Watching a TV documentary on the life of a well known Irish journalist and author, Nuala O’Faolain, this thought struck me about Oncologists again. Nuala died from metastatic cancer in 2008 aged just 68 years. A heavy smoker all her life she developed lung cancer which was discovered by accident. A feature of her terrible plight was the suddenness of it all. One day she was seemingly healthy and enjoying life. The next day she was given just a few weeks to live.
She was in New York at the time when her left leg started to drag. Entering the nearest ER a brain scan showed that she had two braid tumours. Further study showed that these were secondary to lung cancer and that her liver was also involved. In short, Nuala was doomed and there was no coming back from this. The people in ER told her quite bluntly, that she had only a few weeks to live. Nonetheless, because she had private insurance, they referred her to their in-house Oncology Department.
So what did the Oncologists do? They did what Oncologists always do; they offered her Radiotherapy and Chemotherapy on the based that it might buy her some more time. She accepted the Radiotherapy and passed on the Chemo and returned to Ireland after 10 days treatment.

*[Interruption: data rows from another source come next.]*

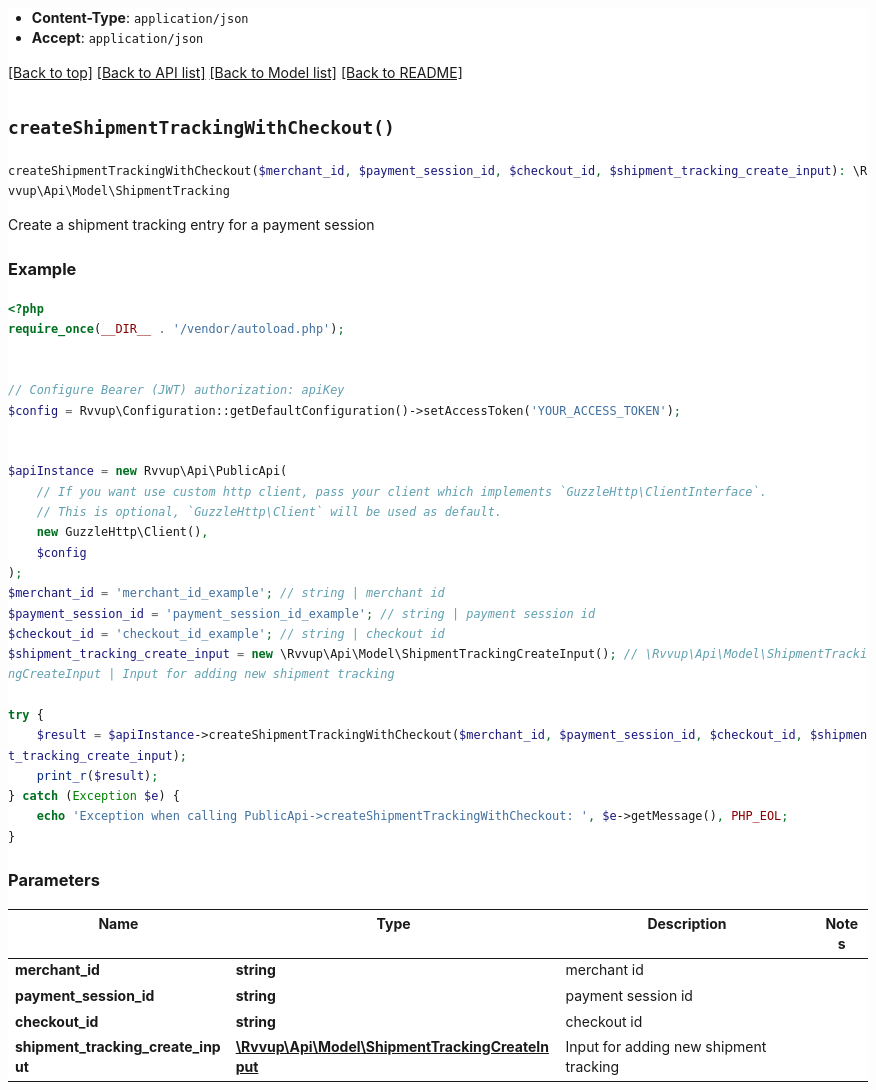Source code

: - **Content-Type**: `application/json`
- **Accept**: `application/json`

[[Back to top]](#) [[Back to API list]](../../README.md#endpoints)
[[Back to Model list]](../../README.md#models)
[[Back to README]](../../README.md)

## `createShipmentTrackingWithCheckout()`

```php
createShipmentTrackingWithCheckout($merchant_id, $payment_session_id, $checkout_id, $shipment_tracking_create_input): \Rvvup\Api\Model\ShipmentTracking
```

Create a shipment tracking entry for a payment session

### Example

```php
<?php
require_once(__DIR__ . '/vendor/autoload.php');


// Configure Bearer (JWT) authorization: apiKey
$config = Rvvup\Configuration::getDefaultConfiguration()->setAccessToken('YOUR_ACCESS_TOKEN');


$apiInstance = new Rvvup\Api\PublicApi(
    // If you want use custom http client, pass your client which implements `GuzzleHttp\ClientInterface`.
    // This is optional, `GuzzleHttp\Client` will be used as default.
    new GuzzleHttp\Client(),
    $config
);
$merchant_id = 'merchant_id_example'; // string | merchant id
$payment_session_id = 'payment_session_id_example'; // string | payment session id
$checkout_id = 'checkout_id_example'; // string | checkout id
$shipment_tracking_create_input = new \Rvvup\Api\Model\ShipmentTrackingCreateInput(); // \Rvvup\Api\Model\ShipmentTrackingCreateInput | Input for adding new shipment tracking

try {
    $result = $apiInstance->createShipmentTrackingWithCheckout($merchant_id, $payment_session_id, $checkout_id, $shipment_tracking_create_input);
    print_r($result);
} catch (Exception $e) {
    echo 'Exception when calling PublicApi->createShipmentTrackingWithCheckout: ', $e->getMessage(), PHP_EOL;
}
```

### Parameters

| Name | Type | Description  | Notes |
| ------------- | ------------- | ------------- | ------------- |
| **merchant_id** | **string**| merchant id | |
| **payment_session_id** | **string**| payment session id | |
| **checkout_id** | **string**| checkout id | |
| **shipment_tracking_create_input** | [**\Rvvup\Api\Model\ShipmentTrackingCreateInput**](../Model/ShipmentTrackingCreateInput.md)| Input for adding new shipment tracking | |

In a TV interview only days before her death Nuala put it very succinctly as only she could. She said that when her cancer was diagnosed and she was told it was terminal that “all the good went out of life”. Elaborating on this she explained the all the joy, the music, art, nature, laughs, enjoyment of good food, feelings, senses and all the things that you and I take for granted had suddenly vanished. Nuala made it very clear that she did not want any more time in a life out of which all pleasure, good and joy had just vanished.
In my view the Oncologists should have told Nuala that they were sorry, that there was nothing that they could do, given her a take-home pack containing lots of morphine and sent her home to die in peace. But did they do that? No, they did not. Unfortunately, it seems to be a trait of Oncology to never give up when clearly that is what is appropriate.